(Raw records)
((

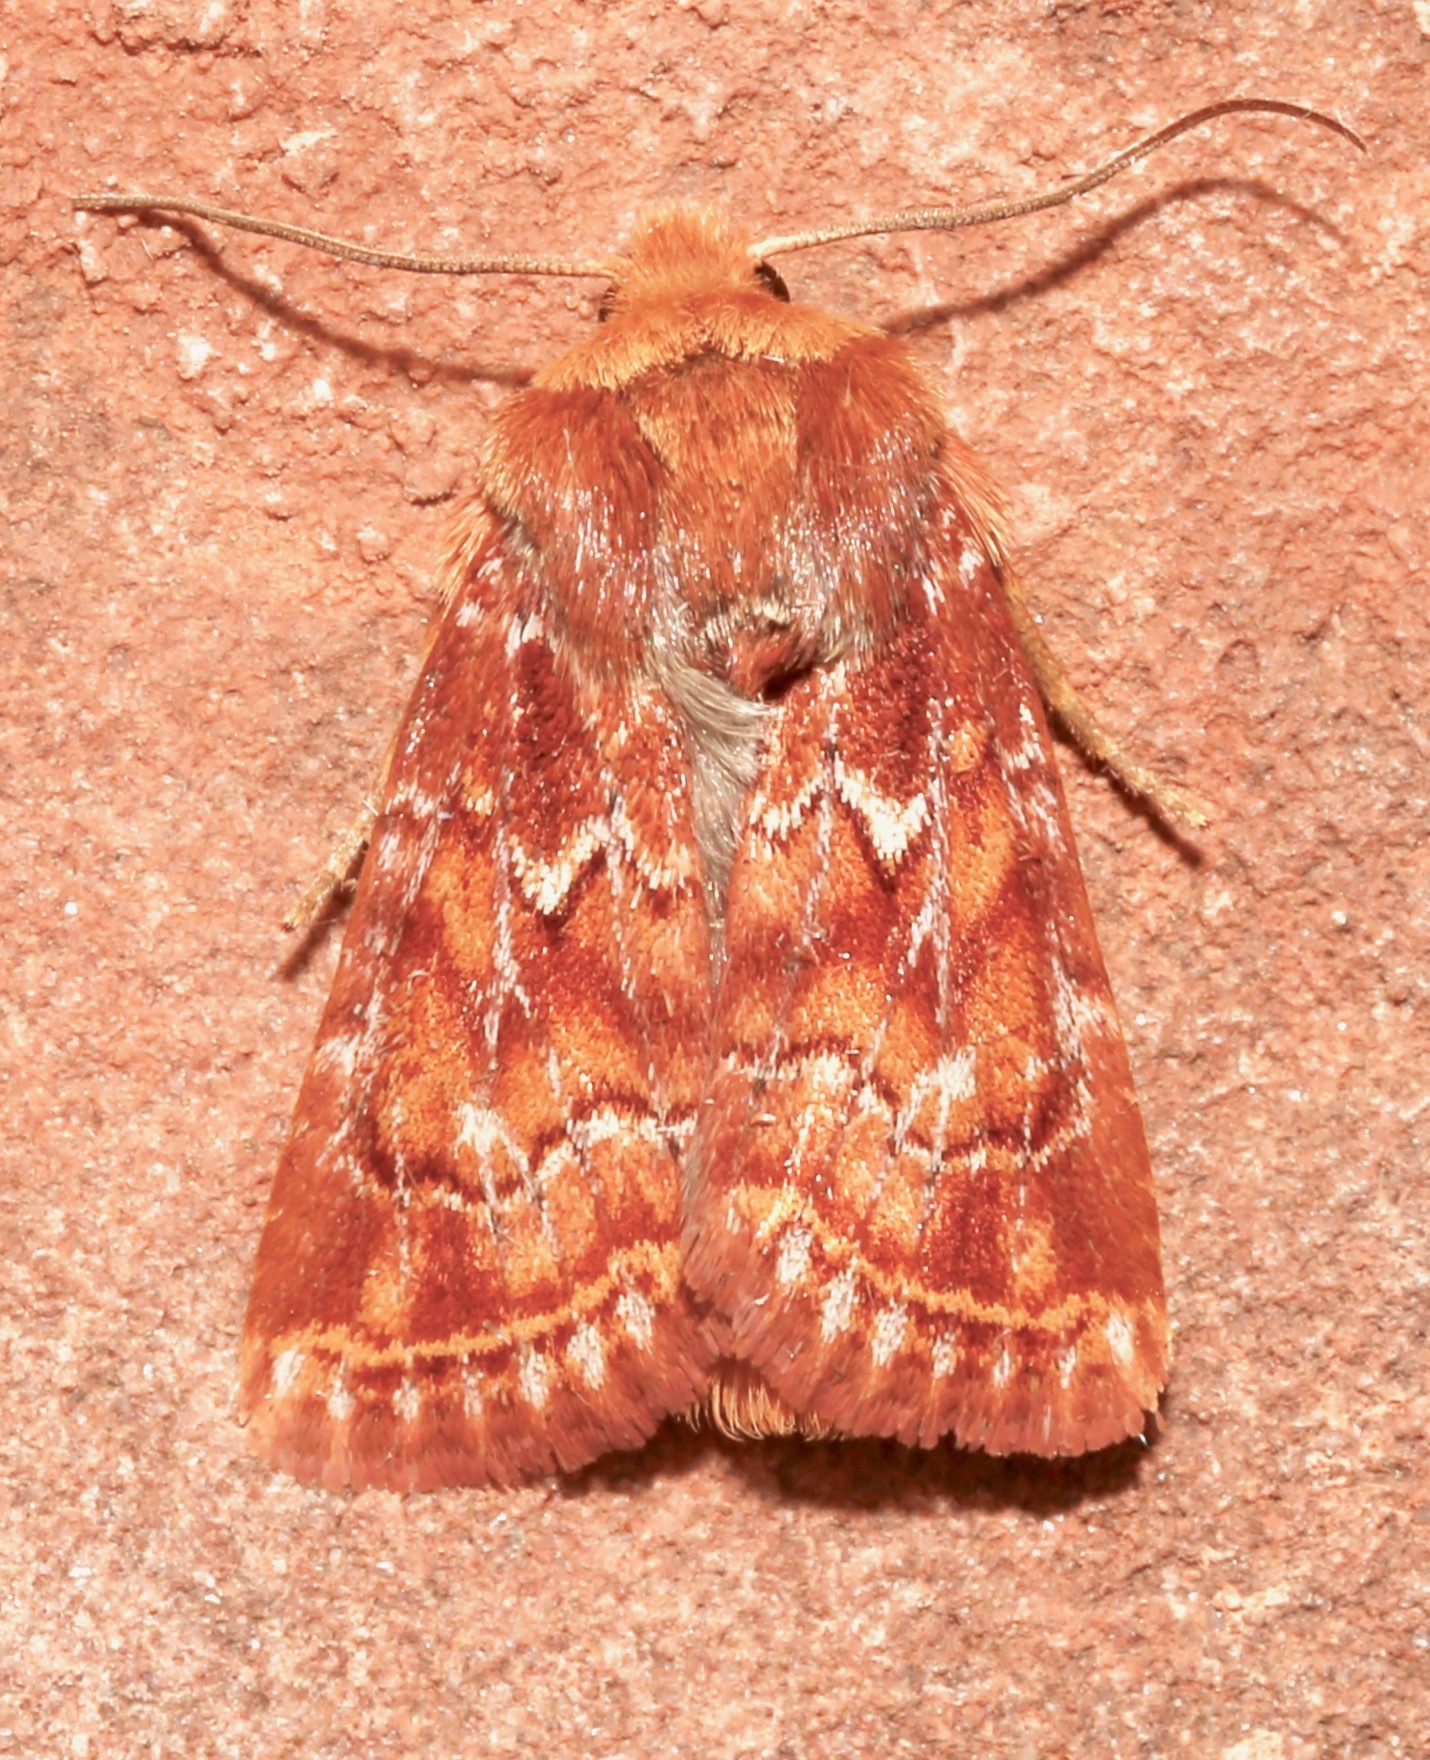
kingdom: Animalia
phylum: Arthropoda
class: Insecta
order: Lepidoptera
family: Noctuidae
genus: Homorthodes
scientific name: Homorthodes reliqua
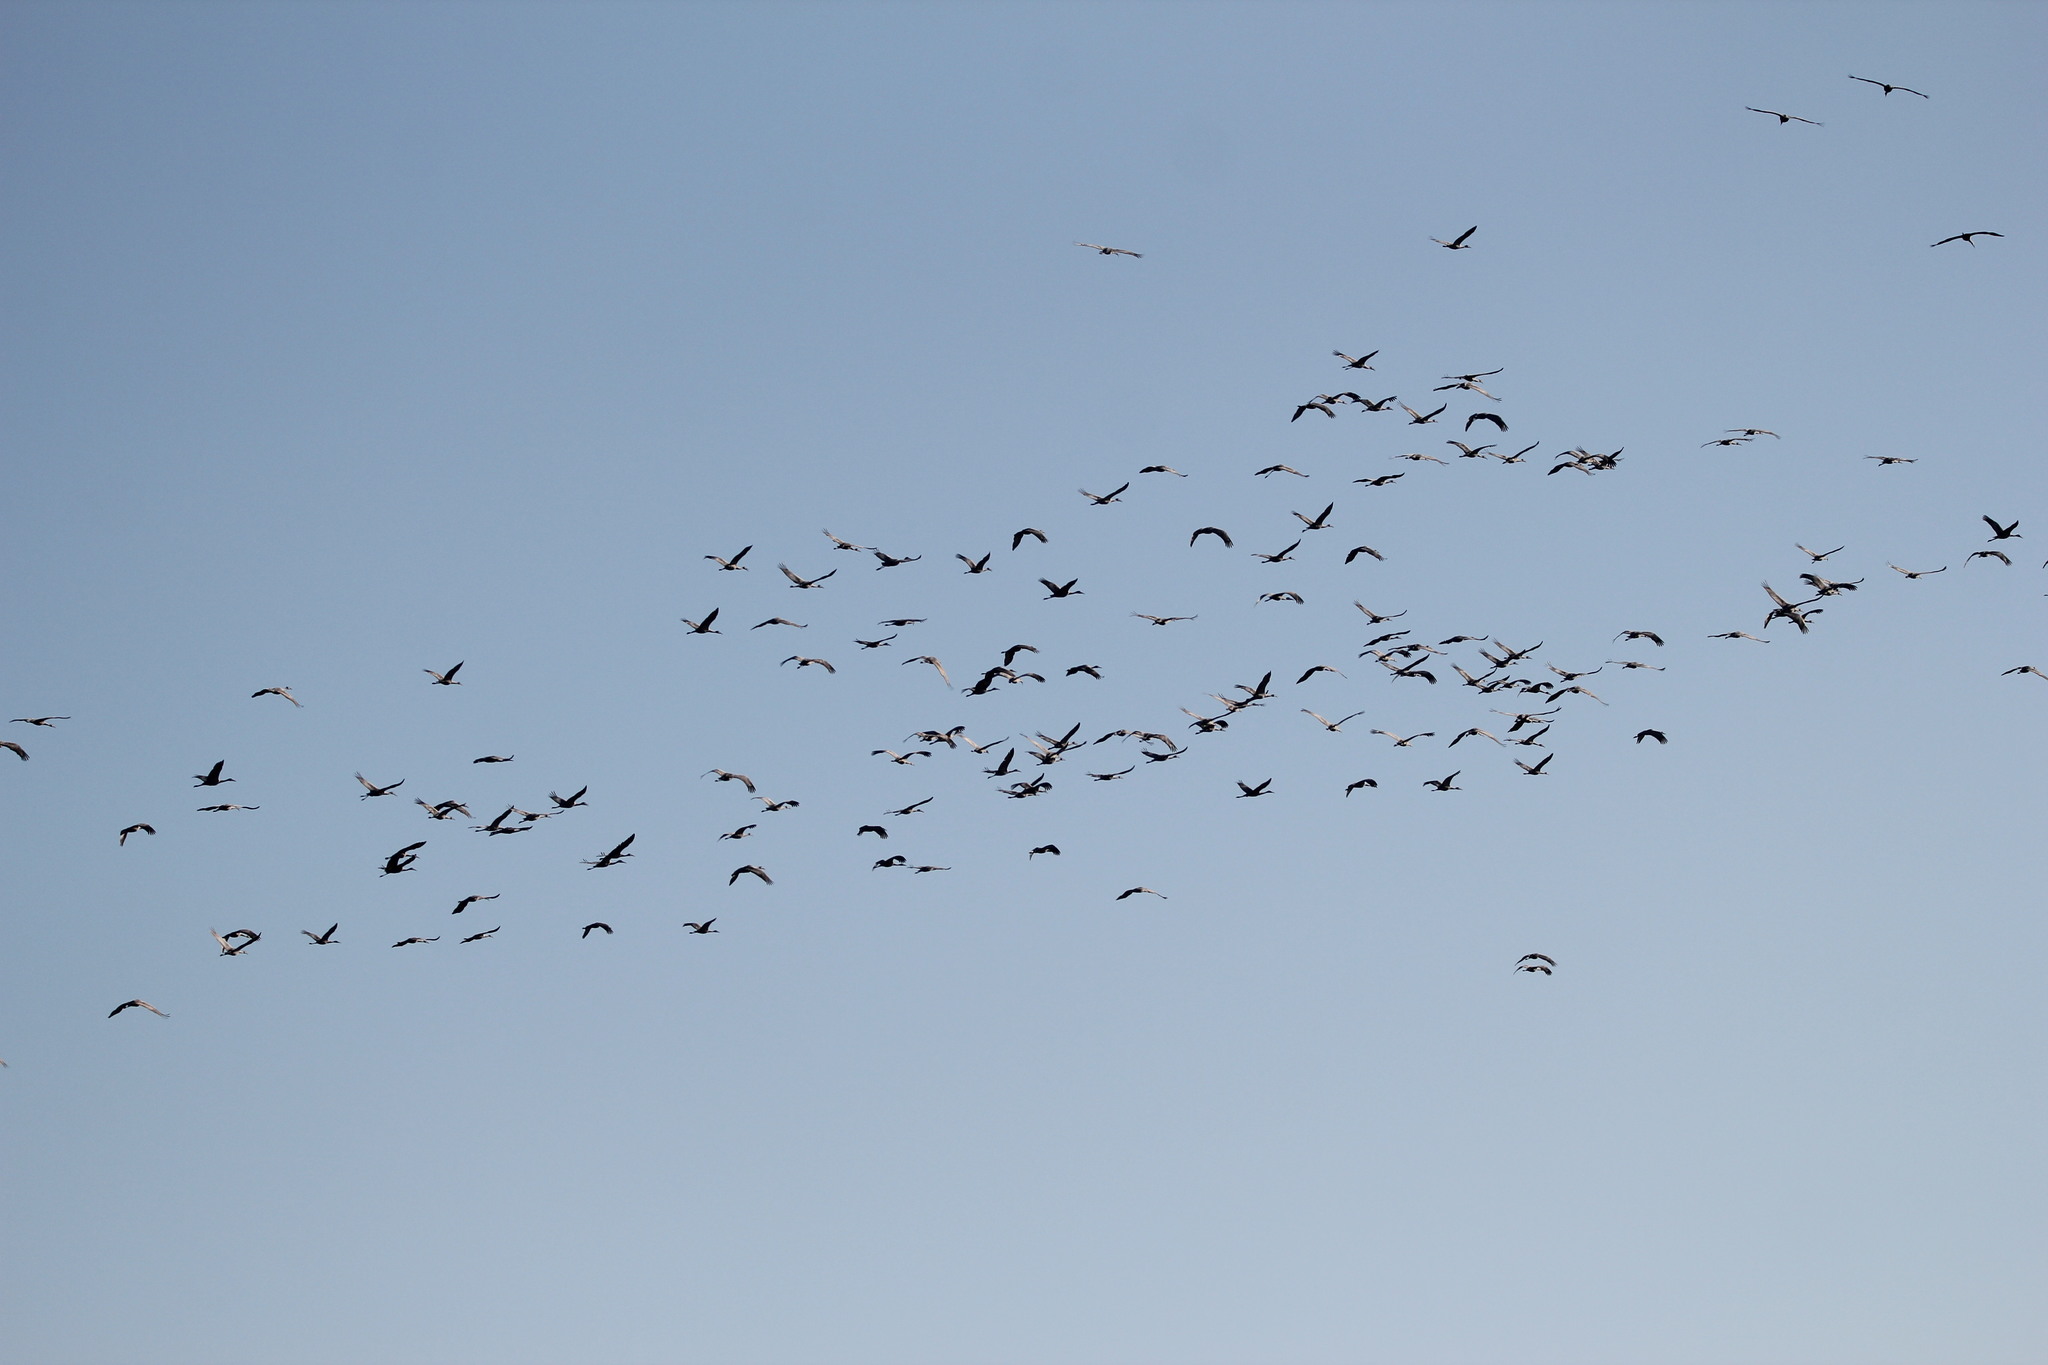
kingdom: Animalia
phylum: Chordata
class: Aves
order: Gruiformes
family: Gruidae
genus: Grus
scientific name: Grus canadensis
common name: Sandhill crane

))

— WHAT THE EXERCISE ASKS —
Give every line of text in the rows above as a JSON list of strings, one string per line, with blank lines left out. Leave the pictures out of the answer.

— SOLUTION FOR THIS PROBLEM —
[
  "kingdom: Animalia",
  "phylum: Arthropoda",
  "class: Insecta",
  "order: Lepidoptera",
  "family: Noctuidae",
  "genus: Homorthodes",
  "scientific name: Homorthodes reliqua",
  "kingdom: Animalia",
  "phylum: Chordata",
  "class: Aves",
  "order: Gruiformes",
  "family: Gruidae",
  "genus: Grus",
  "scientific name: Grus canadensis",
  "common name: Sandhill crane"
]